I may have developed a slight fear of flying. Gulp.

When did this happen?! When I went back to San Diego last fall for a friend's wedding I almost missed my flight out of here because I couldn't find my St. Christopher medal. I'm not even religious, I just need to chew on it during take off or the plane will skid off the runway in flames. I even have St. Christopher tattooed on my arm, but I will not set foot on an airplane or train or boat or zeppelin or hot air balloon or bicycle without that medal. It sounds silly when I say it. I can't fly without that medal, Roan! Now help me look for it or I'm not going! Or I will go without it and you'll feel really bad that you didn't help me look for it when you're at my FUNERAL! So for the next month, that medal does not leave my neck. I have a ticket to Boston to see my friends there for the first time in two years and I refuse to let myself reach critical bat shit crazy levels about the flights there and back. I'm focusing on my time there.

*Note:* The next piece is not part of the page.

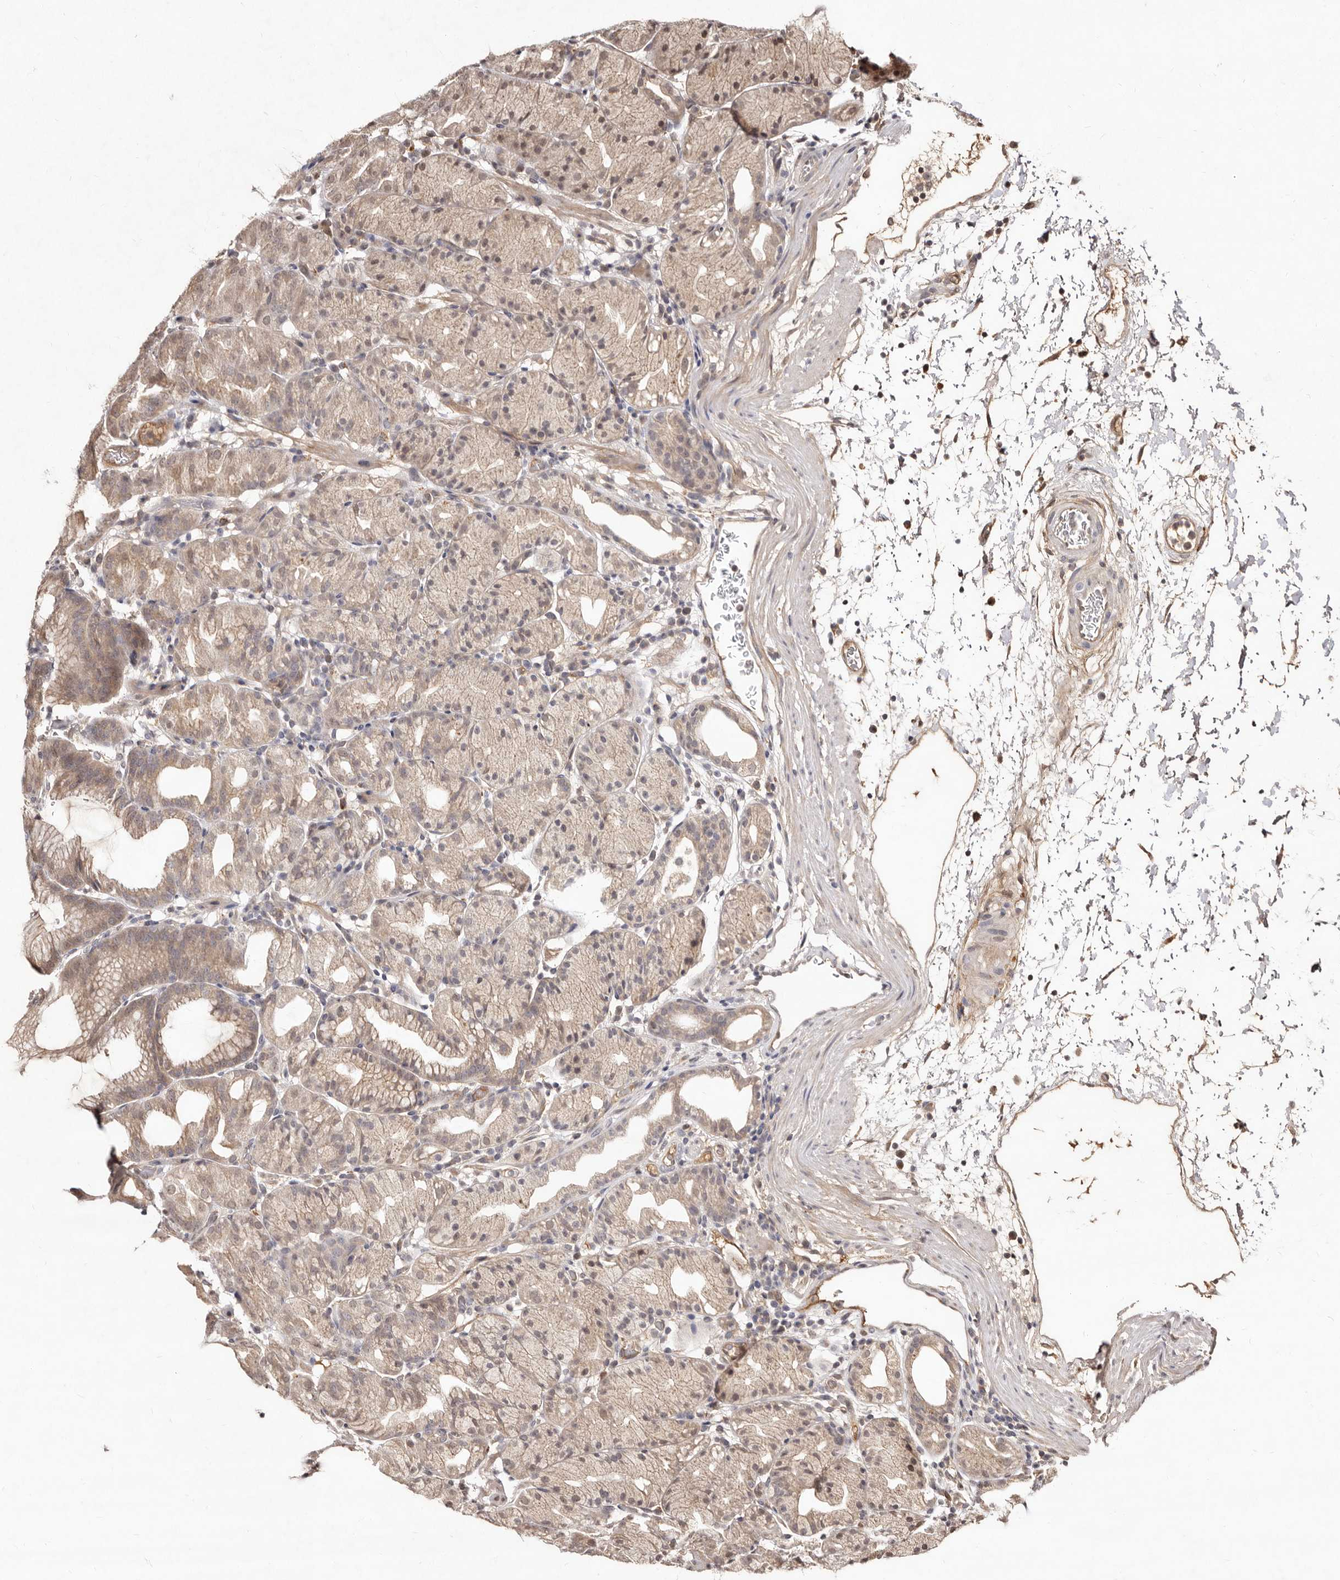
{"staining": {"intensity": "weak", "quantity": ">75%", "location": "cytoplasmic/membranous,nuclear"}, "tissue": "stomach", "cell_type": "Glandular cells", "image_type": "normal", "snomed": [{"axis": "morphology", "description": "Normal tissue, NOS"}, {"axis": "topography", "description": "Stomach, upper"}], "caption": "DAB immunohistochemical staining of normal human stomach reveals weak cytoplasmic/membranous,nuclear protein expression in approximately >75% of glandular cells.", "gene": "LCORL", "patient": {"sex": "male", "age": 48}}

These are the people that welcomed me to a city I moved to on a whim, where I knew not a single soul. They made my time there hilarious and unforgettable and full of music and laughter and love and flaming bowls of 10 kinds of booze (omg Chinatown!) and $10 manicures and they made me feel at home in a city where the walls of the people are hard to get through. People like them are the reason I started traveling in the first place. I won't let a stupid fear of a stupid airplane falling out of the stupid sky ruin this for me. I won't I won't I won't. So move over, future new best friend at the airport bar, the first round is on me. I've got a long flight.